Segment Start: INPUT DATA
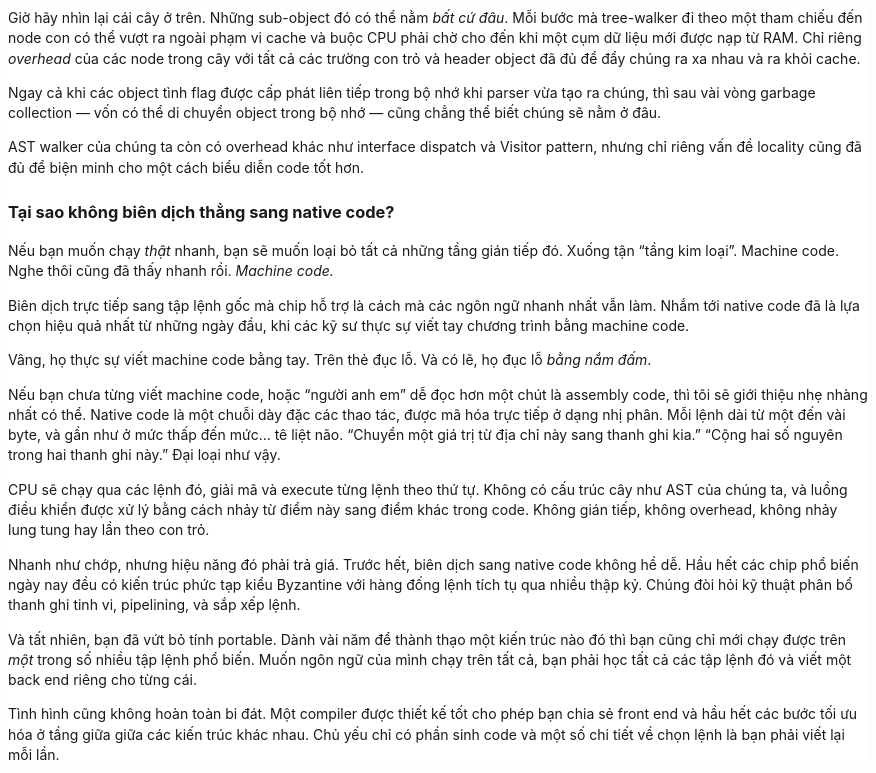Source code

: Giờ hãy nhìn lại cái cây ở trên. Những sub-object đó có thể nằm <span name="anywhere">*bất cứ đâu*</span>. Mỗi bước mà tree-walker đi theo một tham chiếu đến node con có thể vượt ra ngoài phạm vi cache và buộc CPU phải chờ cho đến khi một cụm dữ liệu mới được nạp từ RAM. Chỉ riêng *overhead* của các node trong cây với tất cả các trường con trỏ và header object đã đủ để đẩy chúng ra xa nhau và ra khỏi cache.

<aside name="anywhere">

Ngay cả khi các object tình flag được cấp phát liên tiếp trong bộ nhớ khi parser vừa tạo ra chúng, thì sau vài vòng garbage collection — vốn có thể di chuyển object trong bộ nhớ — cũng chẳng thể biết chúng sẽ nằm ở đâu.

</aside>

AST walker của chúng ta còn có overhead khác như interface dispatch và Visitor pattern, nhưng chỉ riêng vấn đề locality cũng đã đủ để biện minh cho một cách biểu diễn code tốt hơn.


### Tại sao không biên dịch thẳng sang native code?

Nếu bạn muốn chạy *thật* nhanh, bạn sẽ muốn loại bỏ tất cả những tầng gián tiếp đó. Xuống tận “tầng kim loại”. Machine code. Nghe thôi cũng đã thấy nhanh rồi. *Machine code.*

Biên dịch trực tiếp sang tập lệnh gốc mà chip hỗ trợ là cách mà các ngôn ngữ nhanh nhất vẫn làm. Nhắm tới native code đã là lựa chọn hiệu quả nhất từ những ngày đầu, khi các kỹ sư thực sự <span name="hand">viết tay</span> chương trình bằng machine code.

<aside name="hand">

Vâng, họ thực sự viết machine code bằng tay. Trên thẻ đục lỗ. Và có lẽ, họ đục lỗ *bằng nắm đấm*.

</aside>

Nếu bạn chưa từng viết machine code, hoặc “người anh em” dễ đọc hơn một chút là assembly code, thì tôi sẽ giới thiệu nhẹ nhàng nhất có thể. Native code là một chuỗi dày đặc các thao tác, được mã hóa trực tiếp ở dạng nhị phân. Mỗi lệnh dài từ một đến vài byte, và gần như ở mức thấp đến mức… tê liệt não. “Chuyển một giá trị từ địa chỉ này sang thanh ghi kia.” “Cộng hai số nguyên trong hai thanh ghi này.” Đại loại như vậy.

CPU sẽ chạy qua các lệnh đó, giải mã và execute từng lệnh theo thứ tự. Không có cấu trúc cây như AST của chúng ta, và luồng điều khiển được xử lý bằng cách nhảy từ điểm này sang điểm khác trong code. Không gián tiếp, không overhead, không nhảy lung tung hay lần theo con trỏ.

Nhanh như chớp, nhưng hiệu năng đó phải trả giá. Trước hết, biên dịch sang native code không hề dễ. Hầu hết các chip phổ biến ngày nay đều có kiến trúc phức tạp kiểu Byzantine với hàng đống lệnh tích tụ qua nhiều thập kỷ. Chúng đòi hỏi kỹ thuật phân bổ thanh ghi tinh vi, pipelining, và sắp xếp lệnh.

Và tất nhiên, bạn đã vứt bỏ <span name="back">tính portable</span>. Dành vài năm để thành thạo một kiến trúc nào đó thì bạn cũng chỉ mới chạy được trên *một* trong số nhiều tập lệnh phổ biến. Muốn ngôn ngữ của mình chạy trên tất cả, bạn phải học tất cả các tập lệnh đó và viết một back end riêng cho từng cái.

<aside name="back">

Tình hình cũng không hoàn toàn bi đát. Một compiler được thiết kế tốt cho phép bạn chia sẻ front end và hầu hết các bước tối ưu hóa ở tầng giữa giữa các kiến trúc khác nhau. Chủ yếu chỉ có phần sinh code và một số chi tiết về chọn lệnh là bạn phải viết lại mỗi lần.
Segment End: INPUT DATA
### [JOB ITEM]
Please edit the part of the records that opens at their start and closes with the line containing "CPU sẽ chạy" by replacing "garbage collection" with "thu gom rác", keeping everything else unchanged. Give only those lines back, leaving out the pictures.

### [RESPONSE BOX]
Source code

: Giờ hãy nhìn lại cái cây ở trên. Những sub-object đó có thể nằm <span name="anywhere">*bất cứ đâu*</span>. Mỗi bước mà tree-walker đi theo một tham chiếu đến node con có thể vượt ra ngoài phạm vi cache và buộc CPU phải chờ cho đến khi một cụm dữ liệu mới được nạp từ RAM. Chỉ riêng *overhead* của các node trong cây với tất cả các trường con trỏ và header object đã đủ để đẩy chúng ra xa nhau và ra khỏi cache.

<aside name="anywhere">

Ngay cả khi các object tình flag được cấp phát liên tiếp trong bộ nhớ khi parser vừa tạo ra chúng, thì sau vài vòng thu gom rác — vốn có thể di chuyển object trong bộ nhớ — cũng chẳng thể biết chúng sẽ nằm ở đâu.

</aside>

AST walker của chúng ta còn có overhead khác như interface dispatch và Visitor pattern, nhưng chỉ riêng vấn đề locality cũng đã đủ để biện minh cho một cách biểu diễn code tốt hơn.


### Tại sao không biên dịch thẳng sang native code?

Nếu bạn muốn chạy *thật* nhanh, bạn sẽ muốn loại bỏ tất cả những tầng gián tiếp đó. Xuống tận “tầng kim loại”. Machine code. Nghe thôi cũng đã thấy nhanh rồi. *Machine code.*

Biên dịch trực tiếp sang tập lệnh gốc mà chip hỗ trợ là cách mà các ngôn ngữ nhanh nhất vẫn làm. Nhắm tới native code đã là lựa chọn hiệu quả nhất từ những ngày đầu, khi các kỹ sư thực sự <span name="hand">viết tay</span> chương trình bằng machine code.

<aside name="hand">

Vâng, họ thực sự viết machine code bằng tay. Trên thẻ đục lỗ. Và có lẽ, họ đục lỗ *bằng nắm đấm*.

</aside>

Nếu bạn chưa từng viết machine code, hoặc “người anh em” dễ đọc hơn một chút là assembly code, thì tôi sẽ giới thiệu nhẹ nhàng nhất có thể. Native code là một chuỗi dày đặc các thao tác, được mã hóa trực tiếp ở dạng nhị phân. Mỗi lệnh dài từ một đến vài byte, và gần như ở mức thấp đến mức… tê liệt não. “Chuyển một giá trị từ địa chỉ này sang thanh ghi kia.” “Cộng hai số nguyên trong hai thanh ghi này.” Đại loại như vậy.

CPU sẽ chạy qua các lệnh đó, giải mã và execute từng lệnh theo thứ tự. Không có cấu trúc cây như AST của chúng ta, và luồng điều khiển được xử lý bằng cách nhảy từ điểm này sang điểm khác trong code. Không gián tiếp, không overhead, không nhảy lung tung hay lần theo con trỏ.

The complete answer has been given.